- **TASK OBJECTIVE**
The copy you return should hold only the lines from the top of the data below through the line with "Tagen trocken ist. Weitere Informationen rund", each duplicated exactly and with no pictures.

[Saved entries]
○ ○ ○ ○

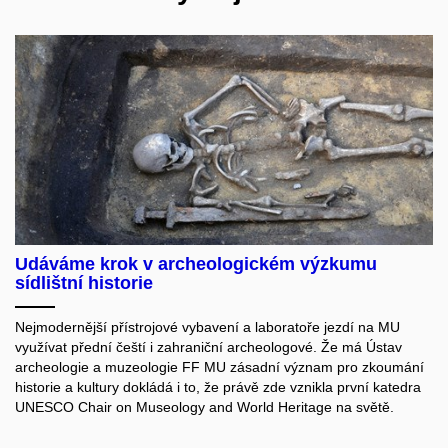
Udáváme krok v archeologickém výzkumu
sídlištní historie
Nejmodernější přístrojové vybavení a laboratoře jezdí na MU
využívat přední čeští i zahraniční archeologové. Že má Ústav
archeologie a muzeologie FF MU zásadní význam pro zkoumání
historie a kultury dokládá i to, že právě zde vznikla první katedra
UNESCO Chair on Museology and World Heritage na světě.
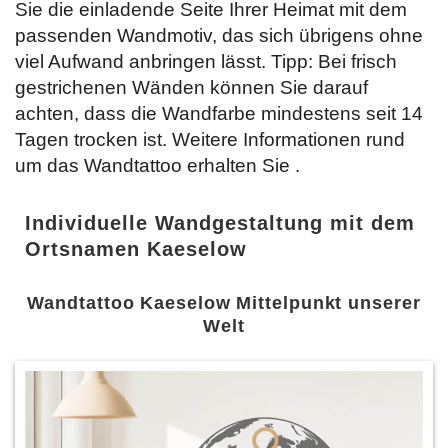
Sie die einladende Seite Ihrer Heimat mit dem
passenden Wandmotiv, das sich übrigens ohne
viel Aufwand anbringen lässt. Tipp: Bei frisch
gestrichenen Wänden können Sie darauf
achten, dass die Wandfarbe mindestens seit 14
Tagen trocken ist. Weitere Informationen rund
um das Wandtattoo erhalten Sie
.
Individuelle Wandgestaltung mit dem
Ortsnamen Kaeselow
Wandtattoo Kaeselow Mittelpunkt unserer
Welt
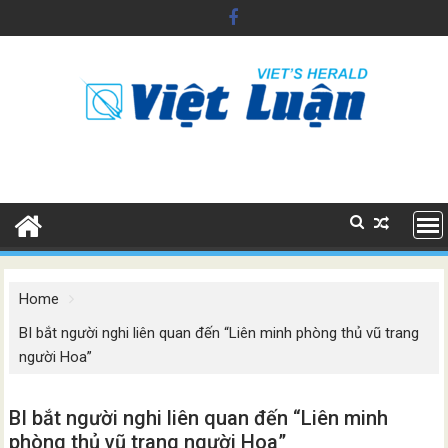
Skip
to
content
Home
BI bắt người nghi liên quan đến “Liên minh phòng thủ vũ trang
người Hoa”
BI bắt người nghi liên quan đến “Liên minh
phòng thủ vũ trang người Hoa”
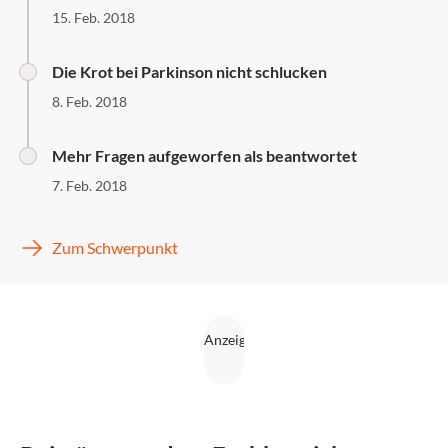
15. Feb. 2018
Die Krot bei Parkinson nicht schlucken
8. Feb. 2018
Mehr Fragen aufgeworfen als beantwortet
7. Feb. 2018
Zum Schwerpunkt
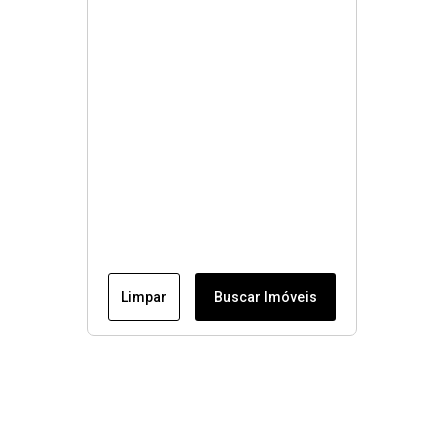
Limpar
Buscar Imóveis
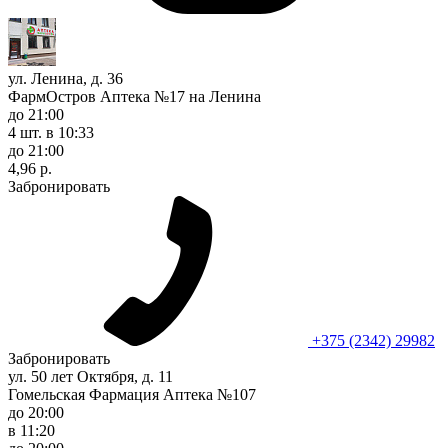
ул. Ленина, д. 36
ФармОстров Аптека №17 на Ленина
до 21:00
4 шт.
в 10:33
до 21:00
4,96 р.
Забронировать
+375 (2342) 29982
Забронировать
ул. 50 лет Октября, д. 11
Гомельская Фармация Аптека №107
до 20:00
в 11:20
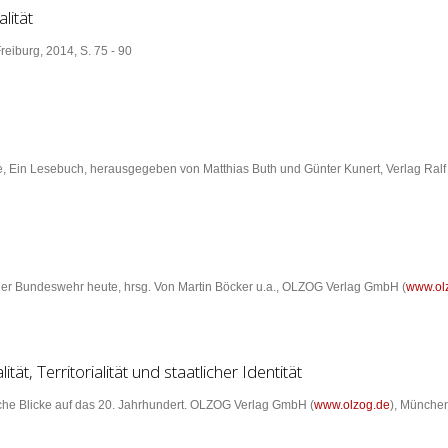
lität
reiburg, 2014, S. 75 - 90
e, Ein Lesebuch, herausgegeben von Matthias Buth und Günter Kunert, Verlag Ralf 
 der Bundeswehr heute, hrsg. Von Martin Böcker u.a., OLZOG Verlag GmbH (
www.ol
, Territorialität und staatlicher Identität
che Blicke auf das 20. Jahrhundert. OLZOG Verlag GmbH (
www.olzog.de
), München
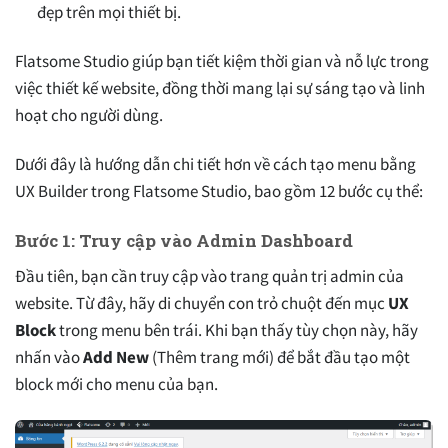
đẹp trên mọi thiết bị.
Flatsome Studio giúp bạn tiết kiệm thời gian và nỗ lực trong
việc thiết kế website, đồng thời mang lại sự sáng tạo và linh
hoạt cho người dùng.
Dưới đây là hướng dẫn chi tiết hơn về cách tạo menu bằng
UX Builder trong Flatsome Studio, bao gồm 12 bước cụ thể:
Bước 1: Truy cập vào Admin Dashboard
Đầu tiên, bạn cần truy cập vào trang quản trị admin của
website. Từ đây, hãy di chuyển con trỏ chuột đến mục
UX
Block
trong menu bên trái. Khi bạn thấy tùy chọn này, hãy
nhấn vào
Add New
(Thêm trang mới) để bắt đầu tạo một
block mới cho menu của bạn.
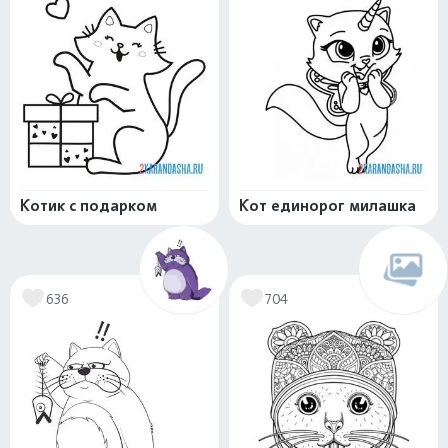
Котик с подарком
Кот единорог милашка
636
704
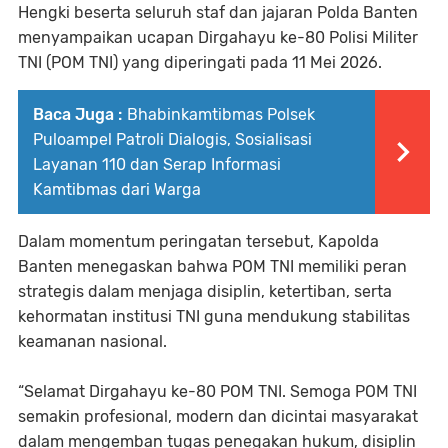
Hengki beserta seluruh staf dan jajaran Polda Banten
menyampaikan ucapan Dirgahayu ke-80 Polisi Militer
TNI (POM TNI) yang diperingati pada 11 Mei 2026.
Baca Juga :
Bhabinkamtibmas Polsek
Puloampel Patroli Dialogis, Sosialisasi
Layanan 110 dan Serap Informasi
Kamtibmas dari Warga
Dalam momentum peringatan tersebut, Kapolda
Banten menegaskan bahwa POM TNI memiliki peran
strategis dalam menjaga disiplin, ketertiban, serta
kehormatan institusi TNI guna mendukung stabilitas
keamanan nasional.
“Selamat Dirgahayu ke-80 POM TNI. Semoga POM TNI
semakin profesional, modern dan dicintai masyarakat
dalam mengemban tugas penegakan hukum, disiplin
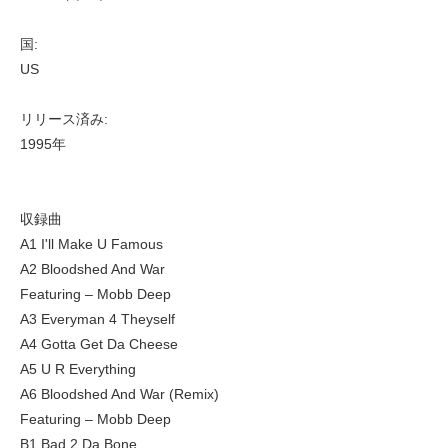
国:
US
リリース済み:
1995年
収録曲
A1 I'll Make U Famous
A2 Bloodshed And War
Featuring – Mobb Deep
A3 Everyman 4 Theyself
A4 Gotta Get Da Cheese
A5 U R Everything
A6 Bloodshed And War (Remix)
Featuring – Mobb Deep
B1 Bad 2 Da Bone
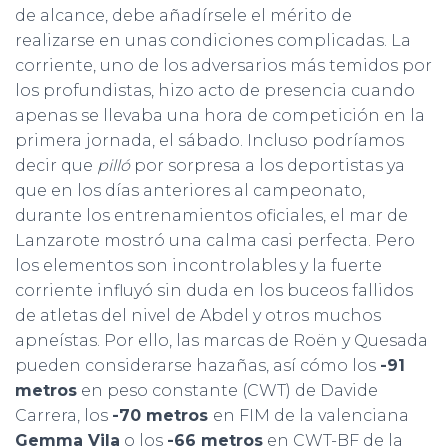
de alcance, debe añadírsele el mérito de
realizarse en unas condiciones complicadas. La
corriente, uno de los adversarios más temidos por
los profundistas, hizo acto de presencia cuando
apenas se llevaba una hora de competición en la
primera jornada, el sábado. Incluso podríamos
decir que
pilló
por sorpresa a los deportistas ya
que en los días anteriores al campeonato,
durante los entrenamientos oficiales, el mar de
Lanzarote mostró una calma casi perfecta. Pero
los elementos son incontrolables y la fuerte
corriente influyó sin duda en los buceos fallidos
de atletas del nivel de Abdel y otros muchos
apneístas. Por ello, las marcas de Roën y Quesada
pueden considerarse hazañas, así cómo los
-91
metros
en peso constante (CWT) de Davide
Carrera, los
-70 metros
en FIM de la valenciana
Gemma Vila
o los
-66 metros
en CWT-BF de la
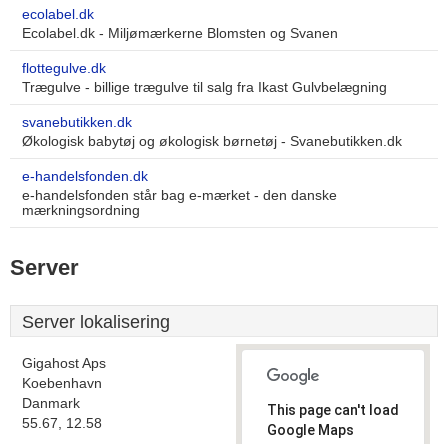
ecolabel.dk
Ecolabel.dk - Miljømærkerne Blomsten og Svanen
flottegulve.dk
Trægulve - billige trægulve til salg fra Ikast Gulvbelægning
svanebutikken.dk
Økologisk babytøj og økologisk børnetøj - Svanebutikken.dk
e-handelsfonden.dk
e-handelsfonden står bag e-mærket - den danske
mærkningsordning
Server
Server lokalisering
Gigahost Aps
Koebenhavn
Danmark
This page can't load
55.67, 12.58
Google Maps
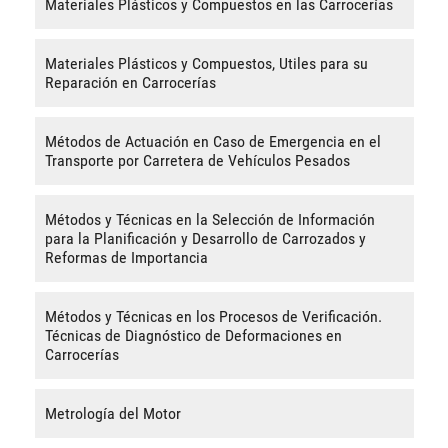
Materiales Plásticos y Compuestos en las Carrocerías
Materiales Plásticos y Compuestos, Utiles para su
Reparación en Carrocerías
Métodos de Actuación en Caso de Emergencia en el
Transporte por Carretera de Vehículos Pesados
Métodos y Técnicas en la Selección de Información
para la Planificación y Desarrollo de Carrozados y
Reformas de Importancia
Métodos y Técnicas en los Procesos de Verificación.
Técnicas de Diagnóstico de Deformaciones en
Carrocerías
Metrología del Motor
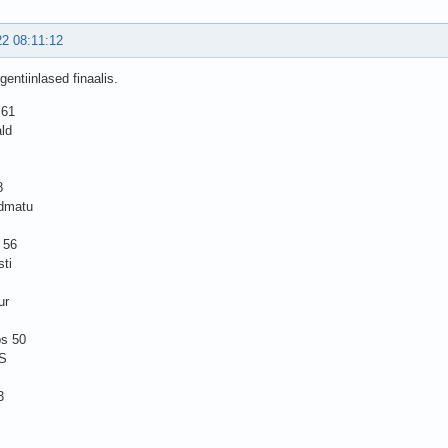
22 08:11:12
rgentiinlased finaalis.
 61
ald
8
ndmatu
 56
sti
ur
s 50
VS
3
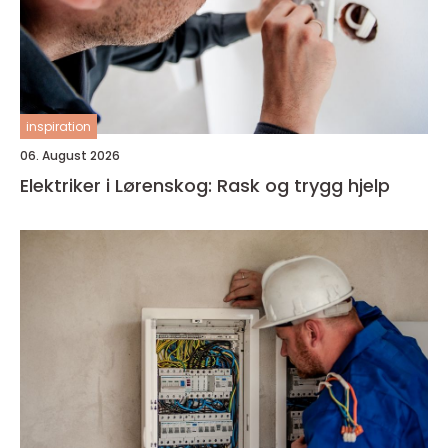
inspiration
06. August 2026
Elektriker i Lørenskog: Rask og trygg hjelp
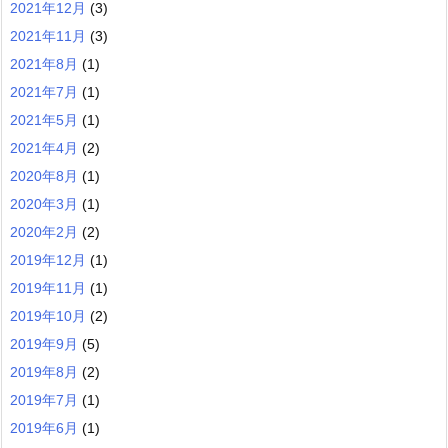
2021年12月
(3)
2021年11月
(3)
2021年8月
(1)
2021年7月
(1)
2021年5月
(1)
2021年4月
(2)
2020年8月
(1)
2020年3月
(1)
2020年2月
(2)
2019年12月
(1)
2019年11月
(1)
2019年10月
(2)
2019年9月
(5)
2019年8月
(2)
2019年7月
(1)
2019年6月
(1)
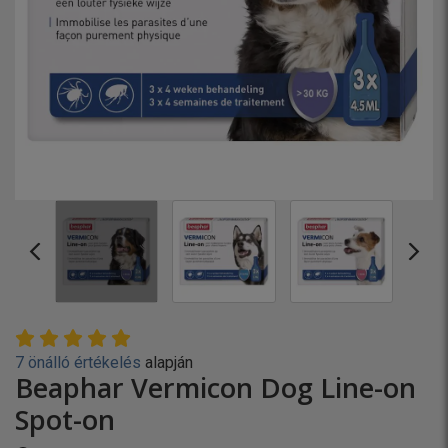
7 önálló értékelés
alapján
Beaphar Vermicon Dog Line-on
Spot-on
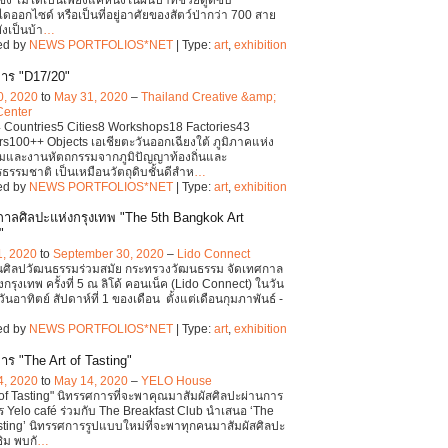
ง ไม่ได้เป็นเพียงแค่หนึ่งในผืนป่าที่ช่วยดูดซับ
ดออกไซด์ หรือเป็นที่อยู่อาศัยของสัตว์ป่ากว่า 700 สาย
ยังเป็นบ้า
…
ed by
NEWS PORTFOLIOS*NET
| Type:
art
,
exhibition
าร "D17/20"
0, 2020
to
May 31, 2020
–
Thailand Creative &amp;
Center
 Countries5 Cities8 Workshops18 Factories43
s100++ Objects เอเชียตะวันออกเฉียงใต้ ภูมิภาคแห่ง
มและงานหัตถกรรมจากภูมิปัญญาท้องถิ่นและ
ธรรมชาติ เป็นเหมือนวัตถุดิบชั้นดีสำห
…
ed by
NEWS PORTFOLIOS*NET
| Type:
art
,
exhibition
าลศิลปะแห่งกรุงเทพ "The 5th Bangkok Art
"
1, 2020
to
September 30, 2020
–
Lido Connect
นศิลปวัฒนธรรมร่วมสมัย กระทรวงวัฒนธรรม จัดเทศกาล
กรุงเทพ ครั้งที่ 5 ณ ลิโด้ คอนเน็ค (Lido Connect) ในวัน
ันอาทิตย์ สัปดาห์ที่ 1 ของเดือน ตั้งแต่เดือนกุมภาพันธ์ -
…
ed by
NEWS PORTFOLIOS*NET
| Type:
art
,
exhibition
าร "The Art of Tasting"
4, 2020
to
May 14, 2020
–
YELO House
 of Tasting" นิทรรศการที่จะพาคุณมาสัมผัสศิลปะผ่านการ
 Yelo café ร่วมกับ The Breakfast Club นำเสนอ ‘The
asting’ นิทรรศการรูปแบบใหม่ที่จะพาทุกคนมาสัมผัสศิลปะ
ิม พบกั
…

○ ○ ○ ○

- **WRITTEN SOLUTION**
Udáváme krok v archeologickém výzkumu
sídlištní historie
Nejmodernější přístrojové vybavení a laboratoře jezdí na MU
využívat přední čeští i zahraniční archeologové. Že má Ústav
archeologie a muzeologie FF MU zásadní význam pro zkoumání
historie a kultury dokládá i to, že právě zde vznikla první katedra
UNESCO Chair on Museology and World Heritage na světě.
Sie die einladende Seite Ihrer Heimat mit dem
passenden Wandmotiv, das sich übrigens ohne
viel Aufwand anbringen lässt. Tipp: Bei frisch
gestrichenen Wänden können Sie darauf
achten, dass die Wandfarbe mindestens seit 14
Tagen trocken ist. Weitere Informationen rund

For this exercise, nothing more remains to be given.